Uma coisa que os políticos brasileiros aprenderam há muito tempo, com curso de pós-graduação fornecido pelo Supremo Tribunal Federal, é virar juiz de alguma coisa, em todas as oportunidades que lhes aparecem pela frente. É automático, ou pelo menos é assim que raciocinam: o melhor jeito de escapar da polícia é sair gritando “pega ladrão”. Como se sabe, pelo menos um terço de todo o Congresso brasileiro tem problemas com o Código Penal — possivelmente, a maior concentração per capita de gente enrolada com a Justiça, num ambiente só, que existe fora das penitenciárias em todo o território brasileiro.
É natural que utilizem as suas “imunidades parlamentares” para ficarem fora da cadeia — e que, além disso, vivam brigando para fazer o papel de julgadores. Enquanto estão julgando os outros, com pose de justiceiros, eles próprios não são julgados.
Estão nessa vida há anos, ou até décadas.
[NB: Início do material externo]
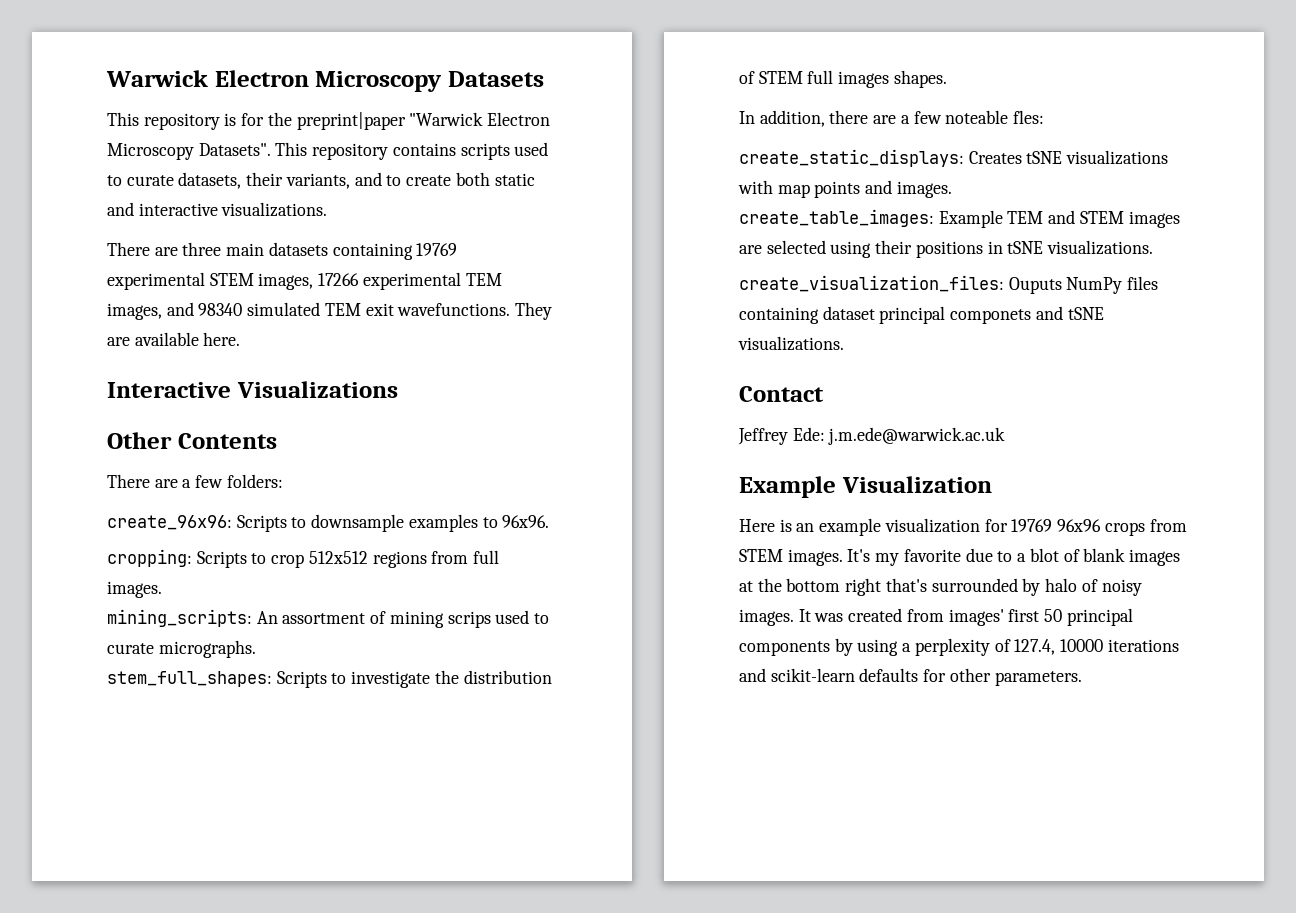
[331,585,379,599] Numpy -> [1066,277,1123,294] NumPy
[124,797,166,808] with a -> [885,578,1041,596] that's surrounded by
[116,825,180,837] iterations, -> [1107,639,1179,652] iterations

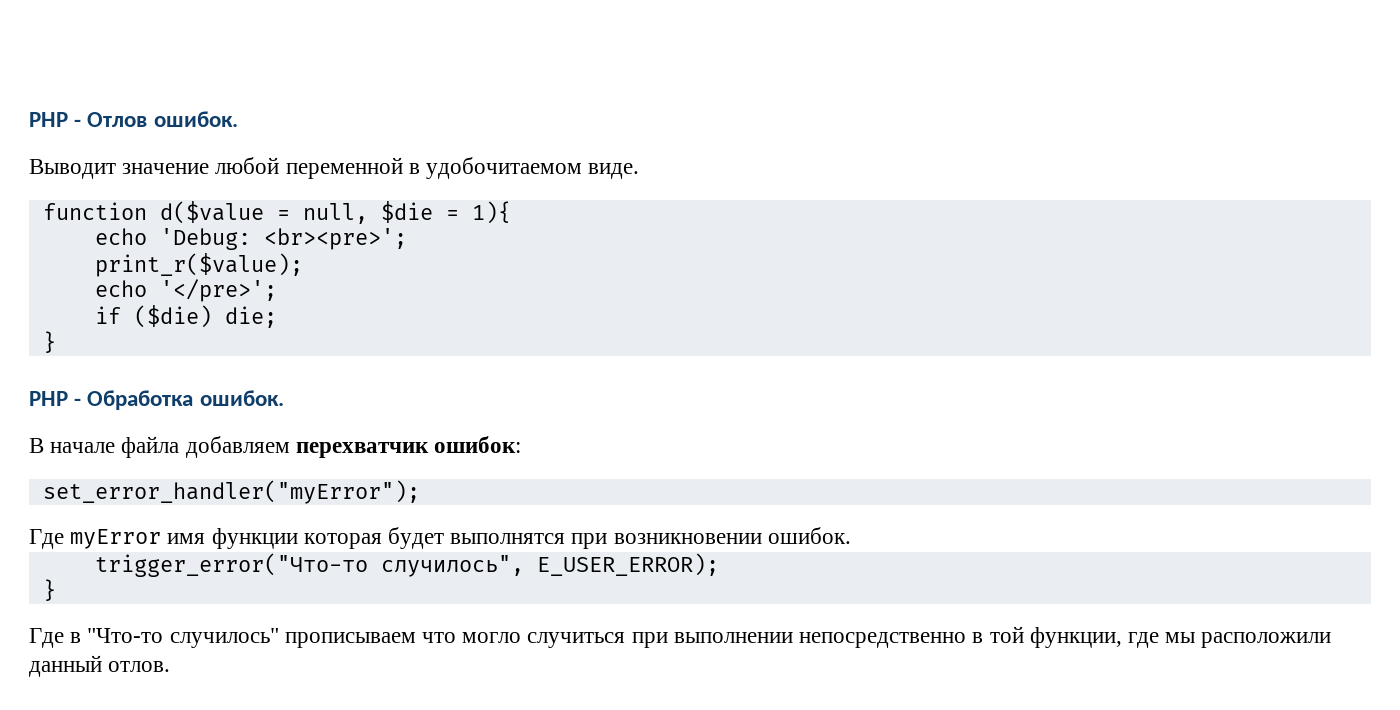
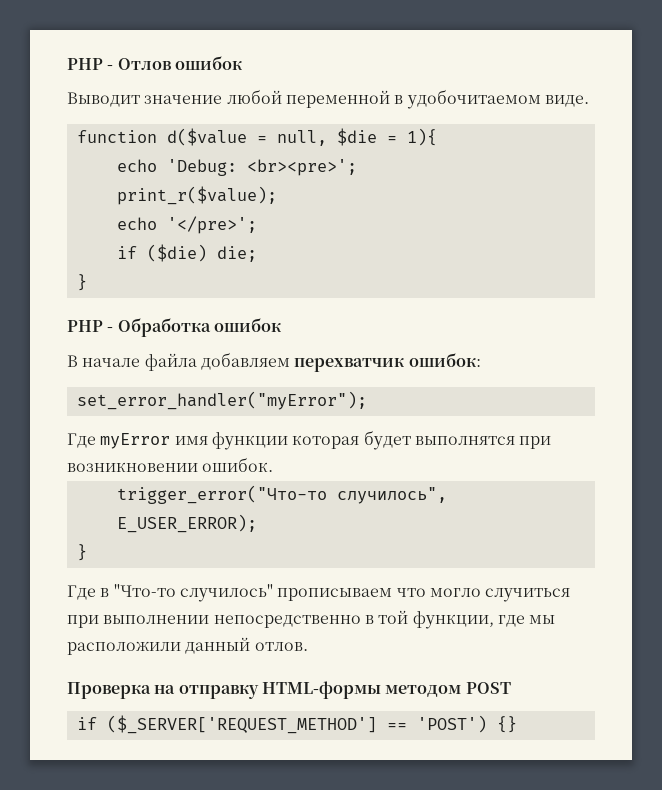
[153,111,238,127] ошибок. -> [174,56,242,70] ошибок
[199,390,284,406] ошибок. -> [213,318,281,332] ошибок
(171, 666) none -> [67,681,511,699] [76,715,517,734] // Проверка на отправку HTML-формы методом POST // if ($_SERVER['REQUEST_METHOD'] == 'POST') {}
Já se viu aí todo o tipo de absurdo, mas poucas vezes exageraram tanto como nessa “CPI da Covid” que o Senado inventou para apurar incompetência, corrupção e outras coisas horríveis na administração da covid, e que começa nesta terça-feira (26) a sua atividade. Veja só quem participa da CPI, no papel de polícia correndo atrás de bandido — e acredite se quiser.
Está lá, na primeira fila, ninguém menos que o senador Renan Calheiros (MDB-AL), dono de uma das mais prodigiosas folhas corridas da história penal do Brasil; nem os seus advogados sabem ao certo quantos processos ele tem hoje nas costas. Há 30 anos vive fugindo, através de truques diversos, do seu encontro com a lei – trata-se de um verdadeiro maratonista, como descreveu o jornalista Augusto Nunes. Sua medalha de ouro é a participação na lista de políticos comprados que a empreiteira Odebrecht mantinha nos computadores do seu “departamento de corrupção”. Seu apelido (cada um tinha o seu apelido, ali) é “Atleta”.
Pode parecer uma piada macabra, mas não é: uma das condições mais importantes para alguém ser juiz na CPI da Covid é fazer parte da lista de codinomes registrados no “departamento de corrupção” da Odebrecht. Ao lado de Renan, estão ali gigantes como Humberto Costa (o “Drácula”, por seu envolvimento na máfia dos ladrões de sangue quando era ministro da Saúde de Lula), ou Jader Barbalho (o “Wiskey”, pelos motivos que se pode imaginar; seu filho, o atual governador do Pará, Helder Barbalho, é o “Cavanhaque”). Detalhe: o Pará é um dos estados onde mais se roubou dinheiro público destinado ao combate da epidemia, segundo as denúncias correntes.
Não é preciso ser um nenhum doutor em ciência política para ver o que muitos membros da CPI estão fazendo lá. Desde o aparecimento da Covid, um ano e pouco atrás, cerca de R$ 60 bilhões de em verbas federais foram entregues aos estados — e uma grande parte dessa pilha de dinheiro, por conta da situação oficial de “emergência”, foi gasta sem licitação pública e outros controles legais. Como foi fartamente noticiado, as ”autoridades locais” roubaram de tudo: respiradores, máscaras, luvas, aventais cirúrgicos, diárias de UTI, desinfetante, o diabo.
Por que não? No governo Lula roubaram até sangue — e o ministro da Saúde de então é um dos juízes da ladroagem de hoje. É assim que funcionam as sagradas “instituições democráticas” do Brasil.